The coronavirus pandemic has surfaced new cyber-threats and accelerated old ones
Opportunism is the bread and butter of cyber-attackers; if there is a known route into a network, it will be exploited. Would-be malicious actors riff on the zeitgeist, exploiting predominant hopes, fears or uncertainties to breach defences. And there’s been no shortage of fear and uncertainty lately. The coronavirus pandemic and lockdown have seen hackers attempt to exploit vulnerabilities at a time of accelerated change, underscoring the necessity of deploying state-of-the-art artificial intelligence to thwart the cyber-thieves.
COVID-19 phishing spike
Britain’s National Cyber Security Centre (NCSC) says 160,000 emails were flagged to its Suspicious Email Reporting Service in two weeks, leading to websites fraudulently purporting to sell COVID-19 testing kits being removed. What’s topical will always be the focus of attacks, says Mark Loveless, security researcher at GitLab: “If there’s a big sporting event coming up, attackers will use those and it’s the same with COVID-19: whatever is happening, people use that. This is just one more thing that’s going to be used,” he says. Cyber security experts at Darktrace even noted a “heartfelt plea” from the supposed chief executive of a company to donate to a COVID-19 charity, in an internal round-robin that was actually a clever scam.
Psychology of remote work
It’s with good reason that organisations undergoing transformation initiatives also introduce change management programmes. Upending the way people work can take its toll psychologically, let alone during an unprecedented crisis. GitLab’s Loveless says that in an office setting, colleagues typically check in with each other if something looks off, but while remote working, we are alone. What’s more, we feel safe at home and may therefore be less disciplined or vigilant.

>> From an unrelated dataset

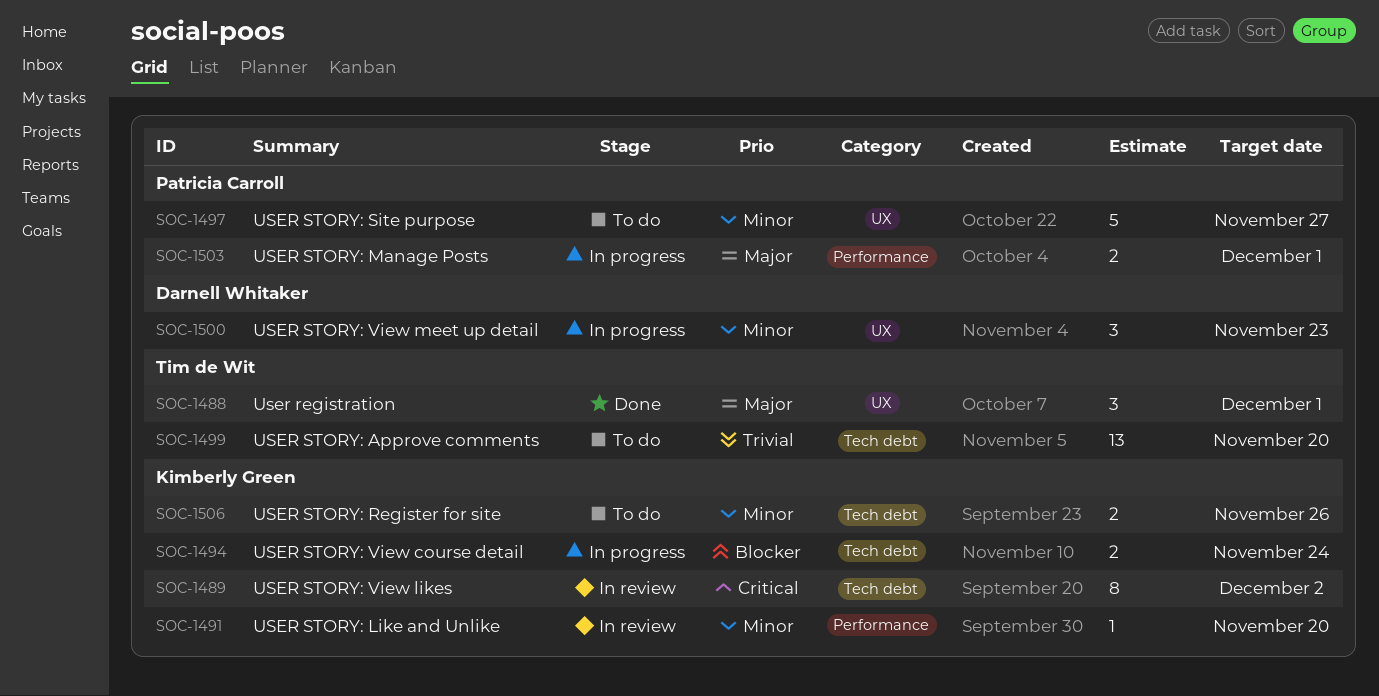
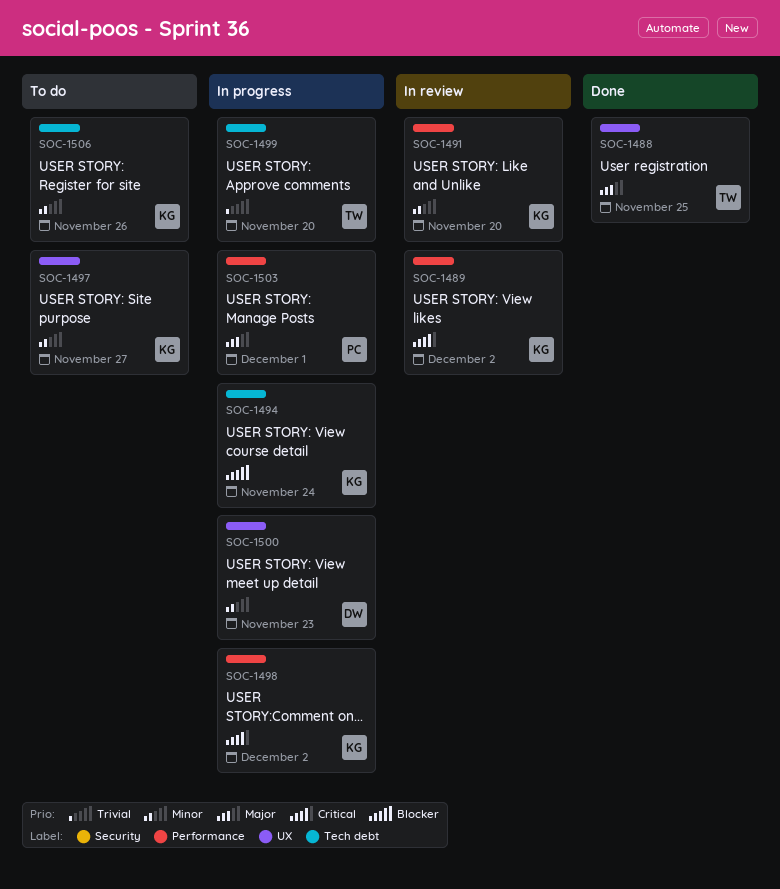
SOC-1488, due: Dec 1 -> Nov 25
SOC-1489, label: Tech debt -> Performance
SOC-1497, owner: Patricia Carroll -> Kimberly Green
SOC-1498: none -> present
SOC-1499, status: To do -> In progress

The necessity of opening virtual meeting rooms has also opened the doors to major security flaws. In South Africa, a parliamentary meeting conducted via Zoom was swamped with pornographic images. In Britain, the NCSC warned tools like Zoom should not be used for any confidential business, as they could be vulnerable to state espionage. The Ministry of Defence banned the tool outright, pending investigation, but that didn’t stop its use across government. The issue extends from virtual meetings in government to perimeter breaches in research and development, with the NCSC warning hostile states may be exploiting the pandemonium to steal COVID-19 research from universities.
Racing to accommodate remote working has meant grappling with infrastructure that may have been alien to organisations and accelerating plans to shift more operations to the cloud. Companies not yet familiar with these systems may be open to mistakes, with steep learning curves leading to poorly configured systems or storage buckets left wide open. After all, it wasn’t exceptional code that was responsible for the devastating Mirai DDoS (distributed denial of service) attacks in 2016, but default usernames and passwords openly accessible online if you knew where to look.

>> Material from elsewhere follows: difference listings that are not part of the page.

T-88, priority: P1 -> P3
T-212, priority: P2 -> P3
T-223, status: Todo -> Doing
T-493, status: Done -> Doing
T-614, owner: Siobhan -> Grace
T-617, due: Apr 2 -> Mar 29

Insider threats and shadow IT
“You can knock devices off, you can close people’s accounts, you can log internal stuff,” says Richard Brinson, director of cybersecurity consultancy Savanti, “but do most companies have a leaving process that’s efficient enough to go and cancel everybody’s SaaS [software-as-a-service] subscription?” Unfortunately, many businesses are downsizing as a result of the crisis, which could leave dumped employees feeling irate and possibly taking action into their own hands. “All the different accounts people use these days and shadow IT are a problem for all companies,” Brinson adds. “It’s heightened at the moment when you can’t get laptops back from people.”

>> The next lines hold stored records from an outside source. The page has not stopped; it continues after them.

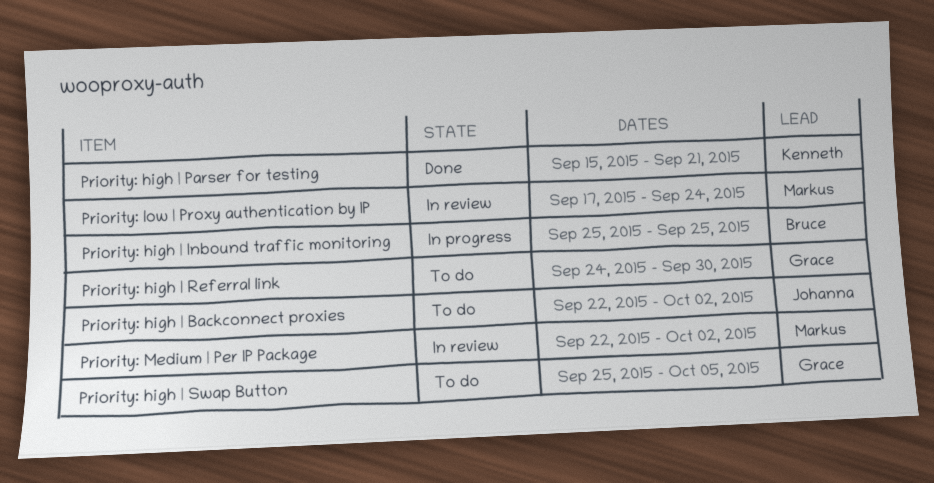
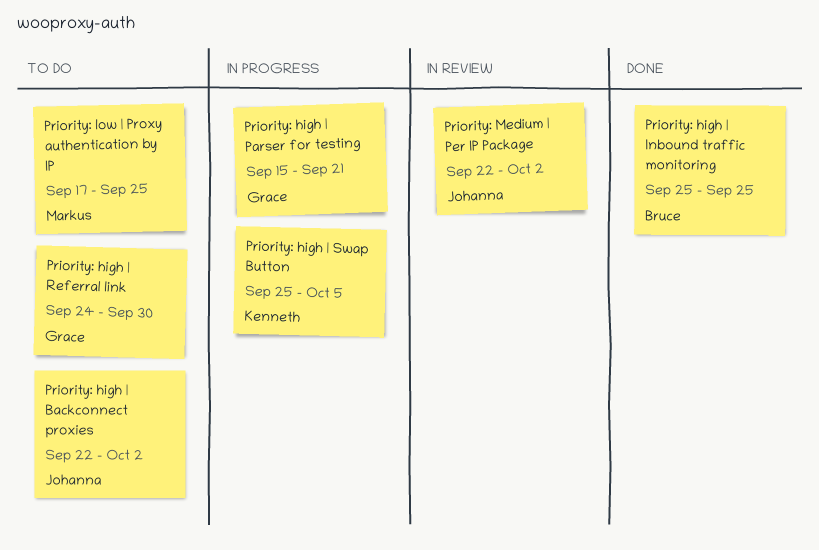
Priority: high | Inbound traffic monitoring, status: In progress -> Done
Priority: high | Parser for testing, status: Done -> In progress
Priority: high | Parser for testing, owner: Kenneth -> Grace
Priority: high | Swap Button, status: To do -> In progress
Priority: high | Swap Button, owner: Grace -> Kenneth
Priority: low | Proxy authentication by IP, status: In review -> To do
Priority: low | Proxy authentication by IP, due: Sep 24 -> Sep 25
Priority: Medium | Per IP Package, owner: Markus -> Johanna

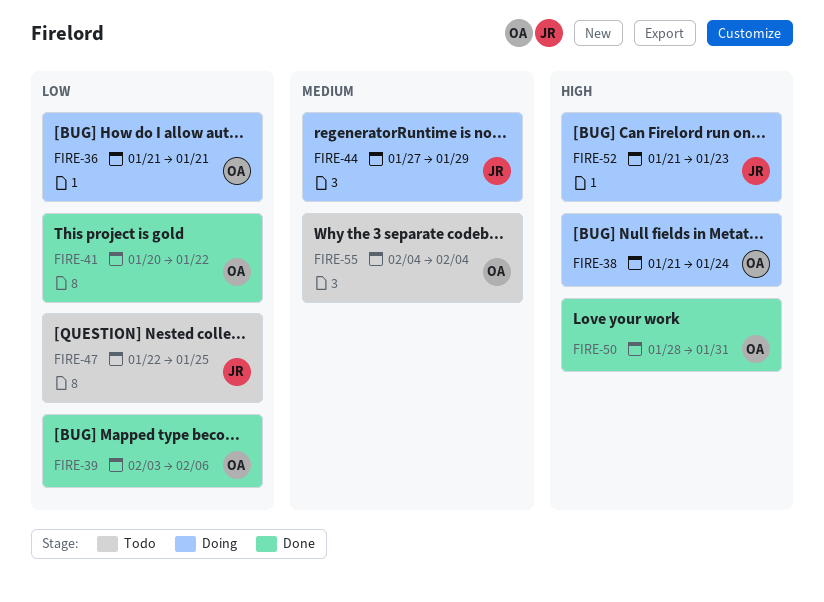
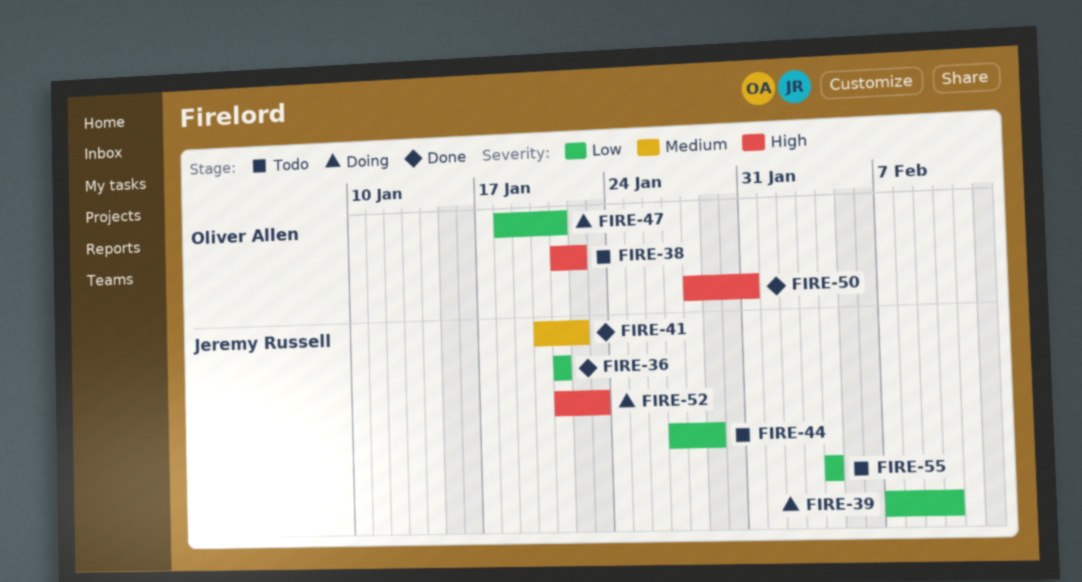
FIRE-36, status: Doing -> Done
FIRE-36, owner: Oliver Allen -> Jeremy Russell
FIRE-38, status: Doing -> Todo
FIRE-38, due: Jan 24 -> Jan 22
FIRE-39, status: Done -> Doing
FIRE-39, owner: Oliver Allen -> Jeremy Russell
FIRE-39, start: Feb 3 -> Feb 7
FIRE-39, due: Feb 6 -> Feb 10
FIRE-41, owner: Oliver Allen -> Jeremy Russell
FIRE-41, priority: Low -> Medium
FIRE-44, status: Doing -> Todo
FIRE-44, priority: Medium -> Low
FIRE-47, status: Todo -> Doing
FIRE-47, owner: Jeremy Russell -> Oliver Allen
FIRE-47, start: Jan 22 -> Jan 18
FIRE-47, due: Jan 25 -> Jan 21
FIRE-55, owner: Oliver Allen -> Jeremy Russell
FIRE-55, priority: Medium -> Low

Normally when staff join an organisation there is the expectation of some sort of onboarding process. But this is a tricky prospect when people are not able to meet. While job vacancies are at a low, even compared to the 2008 financial crash and its aftermath, life goes on and businesses are still hiring. “As people come into your organisation and start working remotely you need to ensure you can provide the training you’d normally be providing, completely remotely now,” says Red Hat’s chief security architect Mike Bursell. This remains possible, but the extenuating factors of lockdown and remote working mean rethinking processes, especially logistically, arranging company devices and managing software licences at a distance.